(Data records)
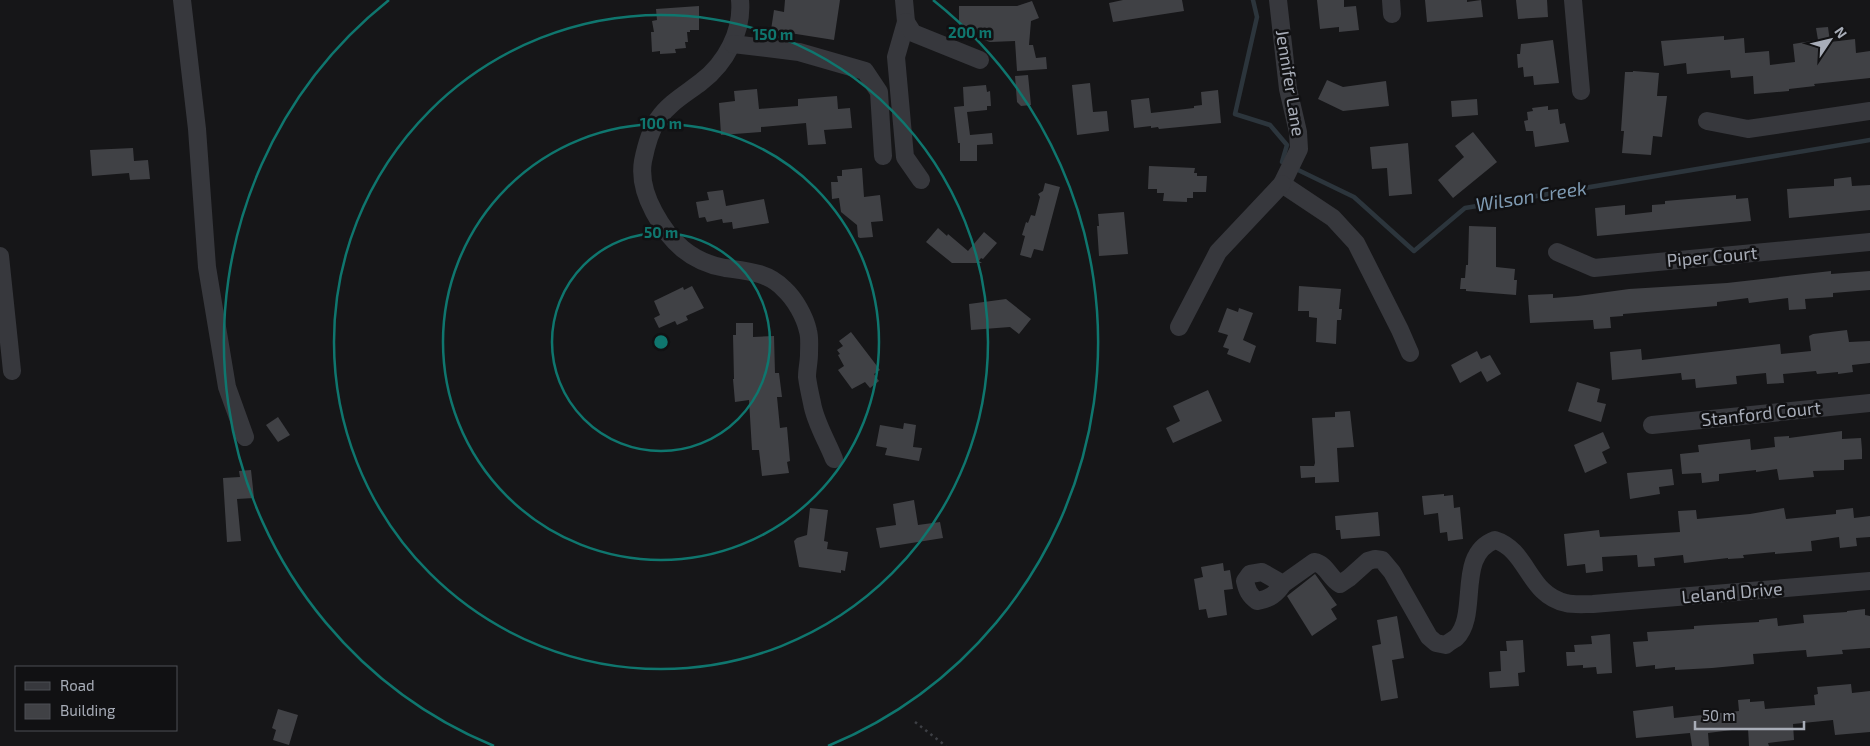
<svg xmlns="http://www.w3.org/2000/svg" width="1870" height="746" font-family="'Exo 2',sans-serif">
	<rect width="100%" height="100%" fill="#161618"/>
	<g fill="none" stroke-linecap="round" stroke-linejoin="round">
		<g stroke="#2c353c" stroke-width="4.5">
			<path d="M1253,0l4,17 -22,97 35,11 17,20 -5,17 5,2"/>
			<path d="M1294,168l60,29 60,54 51,-43 405,-68"/>
		</g>
	</g>
	<g fill="#404145">
		<path d="M785,0h55l-6,40 -63,-10 3,-20 10,2z"/>
		<path d="M1123,0h59l2,11 -71,11 -4,-19z"/>
		<path d="M1317,0h27v7l12,-1 3,24 -20,2v-5l-19,2z"/>
		<path d="M1425,0h42v2l14,-2 2,17 -56,5z"/>
		<path d="M1516,0h31l1,17 -30,2z"/>
		<path d="M1032,1l7,17 -8,3 -2,24h4l3,13 10,-1 1,12 -30,2 -2,-30 -25,1 -9,-3 -6,-11h-16v-22h58z"/>
		<path d="M699,6v24h-9v2h-3l1,10h-3l1,6 -11,1 1,4 -16,1v-3l-8,1 -1,-20h3l-2,-11 5,-1 -1,-11z"/>
		<path d="M1828,27l2,15 25,-3 1,14 14,-2v27l-56,6 1,2 -26,3v2l-35,3 -1,-18 -22,2 -1,-8 -43,4 -1,-11 -22,3 -3,-25 63,-5v4l20,-2 1,15 24,-2 1,14 25,-3 -2,-18 25,-4 -2,-12z"/>
		<path d="M1553,40l6,43 -25,2 -1,-9 -9,1 -1,-10 -5,1 -1,-14h3l1,-10z"/>
		<path d="M1633,71l26,2 -2,23h10l-5,41 -9,-1 -2,19 -29,-2 2,-22h-3l4,-59h8z"/>
		<path d="M1028,75l3,30 -10,1 -4,-4 -2,-26z"/>
		<path d="M1327,80l16,7 43,-6 3,25 -46,5 -25,-12z"/>
		<path d="M1090,83l3,29 14,-1 2,20 -32,4 -5,-50z"/>
		<path d="M986,85l1,7 3,-1 1,15h-4v4l-20,2 3,23 22,-2 1,11 -16,1v16h-17v-18h-2l-4,-36 10,-1 -1,-19z"/>
		<path d="M757,89l2,20 39,-3v-7l39,-3 1,13 12,-1 2,20 -28,2 2,14 -18,1 -2,-22 -45,4v5l-40,3 -2,-32 16,-2 -1,-10z"/>
		<path d="M1218,90l3,33 -62,6 -1,-2 -7,1v-2l-17,2 -3,-28 18,-2 2,15 43,-5v-2l8,-1 -1,-13z"/>
		<path d="M1477,99l1,16 -26,2 -1,-16z"/>
		<path d="M1548,106v4l10,-1 2,15 5,-1 4,19 -34,5 -2,-16h-7l-2,-10 4,-1 -1,-8 6,-1 -1,-3z"/>
		<path d="M1473,132l24,30 -44,36 -15,-18 26,-23 -9,-11z"/>
		<path d="M1408,143l4,51 -23,2 -2,-28 -15,1 -2,-22z"/>
		<path d="M133,148l1,13 14,-1 2,19 -20,1 -1,-7 -37,3 -2,-26z"/>
		<path d="M1149,166l46,2 -1,5h3v3h10l-1,16h-13v6h-6v4l-24,-1 1,-8h-7v-4h-9z"/>
		<path d="M862,168l2,29 16,-2 3,26 -12,1 2,15 -13,1 -2,-1 -1,-12 -16,-13 -2,-14 -7,1 -1,-17h7l-1,-6h5v-6z"/>
		<path d="M1851,177l1,9 18,-1v25l-81,8 -2,-29 47,-3v-7z"/>
		<path d="M1045,183l15,4 -17,64 -9,-2 -3,9 -11,-3 5,-19 -3,-1 4,-13 2,1 3,-8 4,1 5,-19 -2,-3 5,-3z"/>
		<path d="M723,190l3,16 38,-7 5,24 -36,6 -1,-7 -9,1 -1,-4 -15,3 -2,-5 -6,1 -3,-16 13,-2 -2,-8z"/>
		<path d="M1736,195v4l12,-1 3,23 -154,15 -2,-28 30,-3v10l27,-3v-7l13,-1v-3z"/>
		<path d="M1124,212l4,42 -29,2 -2,-30h2l-1,-12z"/>
		<path d="M1469,226l27,1v40l19,2 -1,11h3l-1,15 -50,-4v-2h-6l1,-11h4l1,-13h2z"/>
		<path d="M938,228l9,8 1,-2 20,17 16,-19 13,11 -14,16 -2,-1 -2,3 3,2h-30l-26,-21z"/>
		<path d="M1831,271v3l39,-3v19l-37,3v4l-28,2 1,10 -17,1 -1,-12 -39,5 -1,-5 -31,4v4l-94,8v2l-13,1 1,11 -17,1 -1,-9 -63,3 -2,-28 25,-1v4l25,-2 51,-7 98,-6z"/>
		<path d="M692,286l12,22 -18,8 2,4 -11,5 -2,-4 -16,7 -5,-10 6,-3 -6,-14 29,-14 1,3z"/>
		<path d="M1299,286l42,3 -2,20h3l-1,11h-4l-1,24 -20,-2 1,-24 -8,-1v-6h-11z"/>
		<path d="M1006,299l25,20 -12,15 -9,-7 -39,3 -2,-26z"/>
		<path d="M1227,308l11,4 1,-4 14,5 -10,27 13,6 -6,17 -23,-9 2,-5 -6,-2 5,-12 -10,-3z"/>
		<path d="M736,323h17v14l21,-1 1,37h4l3,24h-5l3,31 7,-1 3,34 -3,1 2,11 -27,3 -3,-26h-7l-3,-50 -14,2 -2,-23h1l-1,-44h3z"/>
		<path d="M1847,330l2,12 21,-1v22l-18,2 1,7 -15,2v-2l-21,2 -1,-3 -33,3 1,9 -17,1 -1,-11 -30,3 1,8 -41,4 -1,-9 -13,1 -1,-7 -69,7 -2,-28 31,-3 1,11 138,-16 1,10 30,-3 -2,-15 4,-2z"/>
		<path d="M851,332l29,38 -6,4 5,7 -9,7 -5,-6 -13,7 -14,-19 6,-4 -6,-11 2,-1 -3,-4 6,-4 -4,-5z"/>
		<path d="M1477,351l4,8 9,-4 11,19 -14,8 -6,-11 -21,12 -9,-18z"/>
		<path d="M1577,382l23,7 -3,13 9,2 -5,18 -33,-11z"/>
		<path d="M1208,390l14,31 -49,22 -7,-15 14,-7 -7,-15z"/>
		<path d="M1350,411l4,36 -17,1 2,34 -24,1v-6l-14,1 -1,-12h14l1,-3 -3,-45 23,-1v-5z"/>
		<path d="M278,417l12,18 -12,7 -12,-17z"/>
		<path d="M904,423l12,2 -3,22 9,1 -3,13 -34,-6 2,-7 -11,-2 4,-21 23,4z"/>
		<path d="M1842,431v8l19,-1 1,12v9l-18,1v10l-31,1 1,6 -35,3 -2,-11 -21,3v-2l-37,4v7l-17,2 -1,-10 -19,1 -2,-20 19,-2 -1,-7 52,-6 1,11 24,-3 -1,-10 15,-1v2z"/>
		<path d="M1603,432l7,16 -8,4 5,11 -22,10 -11,-28z"/>
		<path d="M1672,469l2,16 -15,2 1,7 -30,5 -3,-26z"/>
		<path d="M251,470l3,28 -17,1 4,42 -14,1 -4,-64 17,-1 -1,-6z"/>
		<path d="M1444,494v2l9,-1 1,13 6,-1 3,32 -15,2 -1,-9 -7,1 -2,-20 -14,2 -2,-19z"/>
		<path d="M914,500l4,25 22,-3 3,16 -63,10 -4,-20 20,-3 -3,-21z"/>
		<path d="M810,508l18,2 -4,31 4,1 -1,7 21,3 -3,19 -4,-1v3l-42,-6 -5,-26 3,-3 10,-3z"/>
		<path d="M1784,508l2,11 50,-5v-4l17,-2 1,10 16,-2v21l-14,1 1,8 -17,2 -1,-11 -28,4 1,10 -37,3v-2l-32,3 1,3 -16,1v-1l-44,5 -1,-8 -29,3 1,8 -17,1 -1,-12 -35,2 1,14 -17,2 -1,-9 -18,2 -3,-32 35,-4 1,7 80,-5 -2,-21 18,-1 1,9 53,-5z"/>
		<path d="M1378,512l2,24 -39,3 -1,-9h-4l-1,-14z"/>
		<path d="M1223,563l1,8 6,-1 3,19 -9,1 3,25 -19,3 -2,-9 -7,1 -5,-31 9,-2 -2,-10z"/>
		<path d="M1315,574l22,31 -6,4 6,10 -25,17 -25,-40z"/>
		<path d="M1865,609v6l5,1v32l-28,2 1,4 -36,3 -1,-7 -53,4 1,10 -42,4 -37,2v-3l-20,2v-4l-19,2 -3,-25 15,-1 -1,-9 47,-3v-3l14,-1 51,-3v-2l18,-2 1,8 26,-3 -1,-8 44,-3v-1z"/>
		<path d="M1397,616l7,42 -12,2 6,38 -17,3 -9,-55 9,-2 -4,-24z"/>
		<path d="M1610,634l2,39 -15,1 -1,-7 -13,1v-3l-16,1 -1,-14h9l-1,-7 18,-1 -1,-8z"/>
		<path d="M1523,640l2,32 -7,1 1,13 -29,2 -1,-16 12,-1 -1,-20h7l-1,-10z"/>
		<path d="M1851,684l1,9 18,-2v41l-35,3 -2,-15 -40,4 1,16 -26,3 1,3h-20l-1,-18 -40,5 1,13h-17l-2,-13 -54,5 -3,-27 40,-5 1,12 65,-7 -1,-11 12,-1v3l14,-1 1,8 50,-4 -1,-10 4,-1 -1,-7z"/>
		<path d="M278,709l20,6 -9,30 -16,-5 3,-10 -4,-2z"/>
	</g>
	<g fill="none" stroke-linecap="round" stroke-linejoin="round">
		<path stroke="#3d3f44" stroke-width="2.5" stroke-dasharray="2.5 4" stroke-linecap="butt" d="M915,722l31,24"/>
		<g stroke="#37383d" stroke-width="18">
			<path d="M182,0l15,129 10,138 20,120 18,50"/>
			<path d="M740,0c3,31 -14,63 -39,82 -14,11 -32,21 -43,37 -8,12 -12,27 -15,42 -3,17 3,36 11,51 16,30 37,50 71,56 22,3 43,4 59,21 11,10 21,28 24,42 2,7 1,16 1,23 0,8 -2,15 -2,23 1,8 3,17 5,26 3,19 15,38 22,56"/>
			<path d="M904,0l2,22 -10,35 9,100 16,23"/>
			<path d="M1278,0l10,89 10,43 1,17 -17,35 51,34 23,25 44,87 10,23"/>
			<path d="M1391,0l1,14"/>
			<path d="M1573,0l8,91"/>
			<path d="M906,22l7,11 67,27"/>
			<path d="M733,44l66,8 66,19 14,21 4,64"/>
			<path d="M1707,121l41,8 122,-18"/>
			<path d="M1557,252l37,16 276,-26"/>
			<path d="M0,256l12,115"/>
			<path d="M1179,327l39,-75 64,-68"/>
			<path d="M1652,425l218,-22"/>
			<path d="M1283,584c-7,10 -13,15 -26,17 -8,-6 -10,-11 -12,-20l5,-7 12,-2 21,12 31,-22c13,2 15,16 26,22l9,-6 19,-17 7,-2 7,1 10,12 37,65 7,6 10,2c3,-3 7,-5 10,-7 24,-24 -1,-83 39,-98 33,10 33,55 71,63 8,2 18,1 27,1l277,-23"/>
		</g>
	</g>
	<g fill="none" stroke="#0f766e" stroke-width="2.5">
		<circle cx="661" cy="342" r="109"/>
		<circle cx="661" cy="342" r="218"/>
		<circle cx="661" cy="342" r="327"/>
		<path d="M494 746A437 437 0 0 1 389 0M933 0A437 437 0 0 1 828 746"/>
	</g>
	<g text-anchor="middle" stroke-width="5" stroke-linejoin="round" paint-order="stroke">
		<g font-size="18" fill="#a8adb8" stroke="#111113">
			<text transform="translate(1290 83) rotate(81)" y="6">Jennifer Lane</text>
			<text transform="translate(1712 257) rotate(-5)" y="6">Piper Court</text>
			<text transform="translate(1761 414) rotate(-6)" y="6">Stanford Court</text>
			<text transform="translate(1732 593) rotate(-5)" y="6">Leland Drive</text>
		</g>
		<g font-size="19" font-style="italic" fill="#7f9bb3" stroke="#111113">
			<text transform="translate(1531 196) rotate(-9)" y="7">Wilson Creek</text>
		</g>
	</g>
	<circle cx="661" cy="342" r="8" fill="#0f766e" stroke="#111113" stroke-width="2.5"/>
	<g font-size="15" text-anchor="middle" font-weight="bold" fill="#0f766e" stroke="#111113" stroke-width="5" stroke-linejoin="round" paint-order="stroke">
		<text x="970" y="38">200 m</text>
		<text x="773" y="40">150 m</text>
		<text x="661" y="129">100 m</text>
		<text x="661" y="238">50 m</text>
	</g>
	<rect x="15" y="666" width="162" height="65" fill="#111113" stroke="#4d4f55"/>
	<rect x="25" y="682" width="25" height="8" fill="#37383d" stroke="#4d4f55"/>
	<text x="60" y="691" font-size="15" fill="#a8adb8">Road</text>
	<rect x="25" y="704" width="25" height="15" fill="#404145" stroke="#4d4f55"/>
	<text x="60" y="716" font-size="15" fill="#a8adb8">Building</text>
	<g transform="translate(1830 40) rotate(55)" stroke="#111113" stroke-width="4" paint-order="stroke">
	<path d="M0-4L9 19L0 12L-9 19Z" fill="#a8adb8"/>
	<text y="-8" font-size="14" font-weight="bold" text-anchor="middle" fill="#a8adb8">N</text>
	</g>
	<path d="M1695 721v8h109v-8" fill="none" stroke="#a8adb8" stroke-width="2.5"/>
	<text x="1702" y="721" font-size="15" fill="#a8adb8" stroke="#111113" stroke-width="4" paint-order="stroke">50 m</text>
</svg>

Work required: Proceeding from the line containing "-17,1 4,42 -14,1" through the line containing "22,-3 3,16 -63,10", transcribe the lines above exactly, both end lines included.

Output:
		<path d="M251,470l3,28 -17,1 4,42 -14,1 -4,-64 17,-1 -1,-6z"/>
		<path d="M1444,494v2l9,-1 1,13 6,-1 3,32 -15,2 -1,-9 -7,1 -2,-20 -14,2 -2,-19z"/>
		<path d="M914,500l4,25 22,-3 3,16 -63,10 -4,-20 20,-3 -3,-21z"/>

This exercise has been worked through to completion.